Economia

18 de junho de 2021 08:21

Porto de Pedras deve revogar taxa de turismo

Depois da lei sancionada, pousadeiros, turistas e, sobretudo, entidades do setor se manifestaram contra novo imposto

↑ (Foto: Divulgação)

A Taxa de Turismo Sustentável, aprovada há pouco mais de 15 dias no município de Porto de Pedras, Litoral Norte, deve realmente ser revogada pelo prefeito Henrique Vilela devido a sua inconstitucionalidade. Depois da lei sancionada, pousadeiros, turistas e, sobretudo, entidades de turismo como a ABIH, Associação dos Hoteleiros e os Conventions Bureau da Costa dos Corais e Maceió, se manifestaram contra o novo imposto. A TTS aprovada seria cobrada de todos os turistas que se hospedassem em pousadas, hotéis, resorts, alojamentos locais e similares localizados no município. Segundo a lei, o recolhimento da taxa caberia ao estabelecimento onde o turista estivesse hospedado, devendo ser efetuada no momento do pagamento da conta do hóspede.

Para as plataformas de venda on-line e de intermediação de locação de imóvel, a TTS seria cobrada de forma automatizada, calculando o valor no momento da reserva.

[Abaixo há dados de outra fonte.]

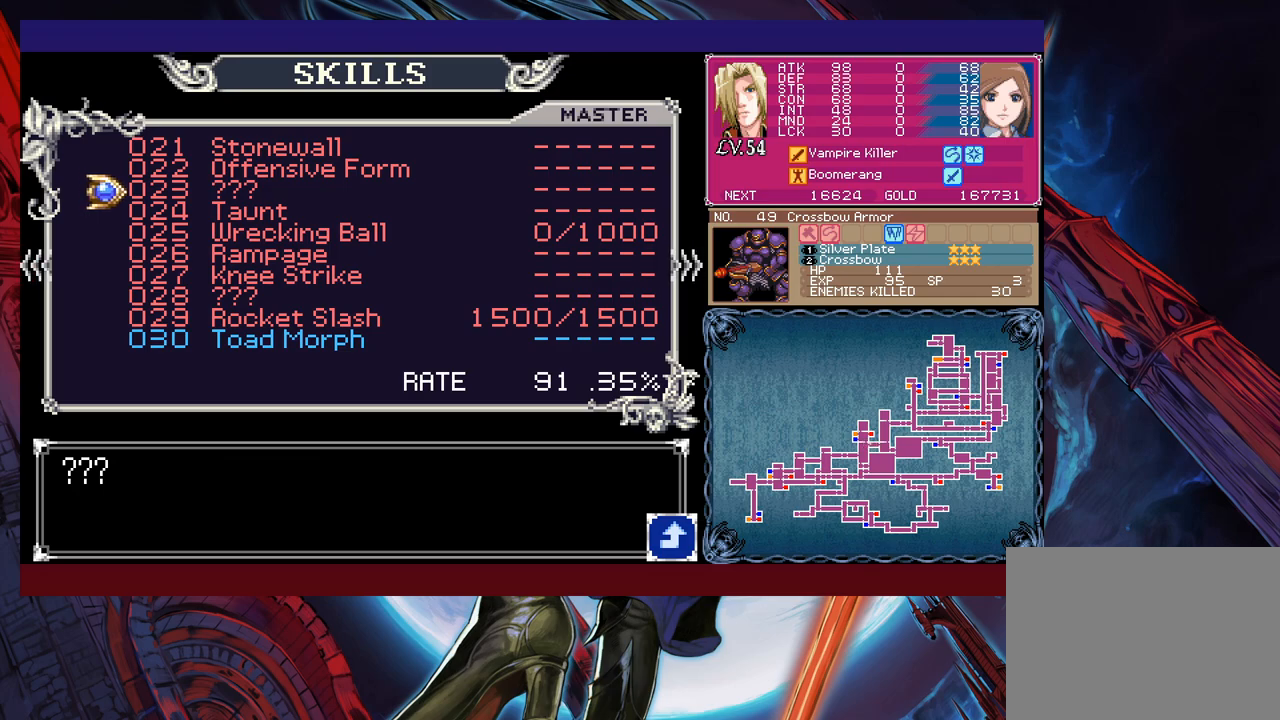
{"buttons": [], "left_stick": "center", "events": []}
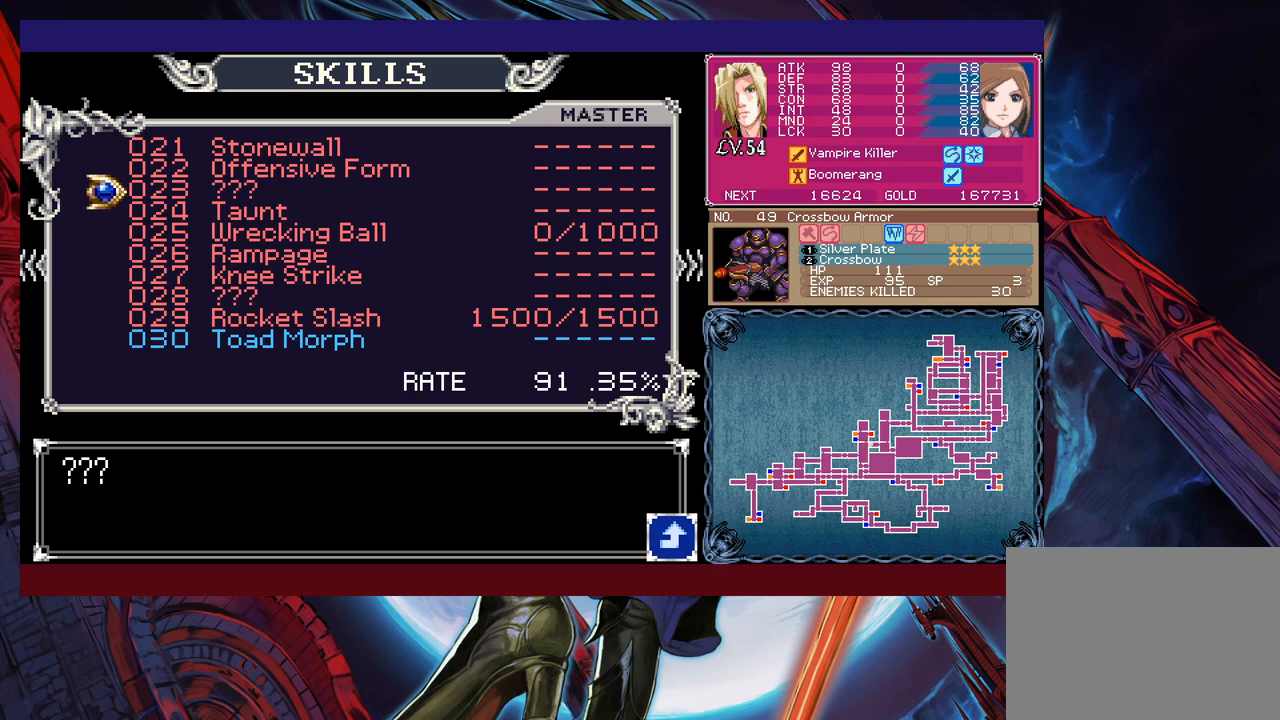
{"buttons": [], "left_stick": "center", "events": []}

A nova taxa foi estipulada no valor de R$ 2,00 a cada diária gerada por unidade habitacional em hotéis, pousadas, resorts e similares, sendo o limite máximo de cobrança de R$ 14,00 por hóspede. As primeiras manifestações contrárias surgiram logo depois que a lei foi publicada no Diário Oficial.

INCONSTITUCIONAL

Segundo o site Consultor Jurídico, ligado ao poder judiciário, leis municipais que criam taxas de serviços turísticos é inconstitucional. Em Poconé, Mato Grosso, por exemplo, a justiça suspendeu a exigibilidade da “Taxa de Turismo Sustentável” instituída por Lei Municipal, por considerar que ela é inconstitucional, pois não havia discriminação dos serviços públicos fornecidos que justifiquem o fato gerador da lei.

Com base nesse entendimento, o Órgão Especial do Tribunal de Justiça de São Paulo também julgou procedente uma ação direta de inconstitucionalidade contra uma lei que criava taxa de serviços turísticos no município de Campos do Jordão.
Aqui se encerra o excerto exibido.